Focusing solely on social mobility not only disregards overall levels of inequality and poverty, but it implies that only a few talented people deserve to escape what they were born into, thereby legitimising the inequality that holds millions back.
We won’t stand for a society in which only a lucky few succeed while inequality and poverty hold back millions. We will focus on social justice, not just social mobility, to build a society in which everyone can develop their talented and succeed regardless of their background.  
- Robert Kennedy writes about the latest climate breakdown scenarios from the Breakthrough National Center for Climate Restoration. And David Climenhaga points out that it's essential for health care workers (and others) to point out the effects of climate change in their areas of work and expertise, rather than accepting instructions to ignore the widespread effects of our climate crisis.

- Amanda Garris reports on the new revelations about the severe underestimation of methane gas emissions from the fertilizer industry.
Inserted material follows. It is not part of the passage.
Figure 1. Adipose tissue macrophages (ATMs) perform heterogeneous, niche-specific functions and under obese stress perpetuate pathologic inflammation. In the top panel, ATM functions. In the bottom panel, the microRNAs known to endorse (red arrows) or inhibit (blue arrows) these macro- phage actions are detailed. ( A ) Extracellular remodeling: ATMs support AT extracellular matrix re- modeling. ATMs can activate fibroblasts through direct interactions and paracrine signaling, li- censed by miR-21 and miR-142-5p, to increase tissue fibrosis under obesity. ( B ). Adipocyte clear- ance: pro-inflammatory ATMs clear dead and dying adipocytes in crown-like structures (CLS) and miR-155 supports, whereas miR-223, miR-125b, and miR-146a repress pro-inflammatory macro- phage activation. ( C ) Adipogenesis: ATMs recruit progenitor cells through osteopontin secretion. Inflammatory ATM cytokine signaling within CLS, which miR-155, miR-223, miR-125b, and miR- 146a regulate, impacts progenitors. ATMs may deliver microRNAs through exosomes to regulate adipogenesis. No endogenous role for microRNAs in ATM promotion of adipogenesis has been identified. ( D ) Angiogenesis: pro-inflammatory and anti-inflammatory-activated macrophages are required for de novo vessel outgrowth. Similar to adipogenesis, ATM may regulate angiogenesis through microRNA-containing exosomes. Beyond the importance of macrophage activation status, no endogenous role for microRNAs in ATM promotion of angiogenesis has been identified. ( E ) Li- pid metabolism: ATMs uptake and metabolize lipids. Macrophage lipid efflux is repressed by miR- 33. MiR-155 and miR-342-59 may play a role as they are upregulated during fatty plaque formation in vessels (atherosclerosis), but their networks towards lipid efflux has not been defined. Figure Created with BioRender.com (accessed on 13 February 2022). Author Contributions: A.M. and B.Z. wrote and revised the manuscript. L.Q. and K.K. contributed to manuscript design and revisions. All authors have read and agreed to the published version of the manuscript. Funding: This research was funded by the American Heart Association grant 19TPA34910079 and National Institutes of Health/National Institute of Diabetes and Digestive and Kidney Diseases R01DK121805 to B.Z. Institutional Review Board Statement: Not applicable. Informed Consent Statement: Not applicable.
And Natan Obed discusses how Inuit people stand to face some of the most severe results of a climate breakdown, while Doyle Rice points out the number of heat-related deaths in the U.S. which will only be exacerbated by further climate deterioration.

- Finally, Leyland Cecco reports on the latest from the UN special rapporteur on toxic chemicals who has pointed out how Canada has chosen to ignore Indigenous rights by subjecting First Nations to toxic pollutants. Chris Arsenault exposes Titan Minerals' environmental violations in Peru (which appear to have been ignored until they became useful for corporate machinations). And Elizabeth Weise reports on the damage to our oceans from plastic pollution which goes far beyond readily-observable garbage patches.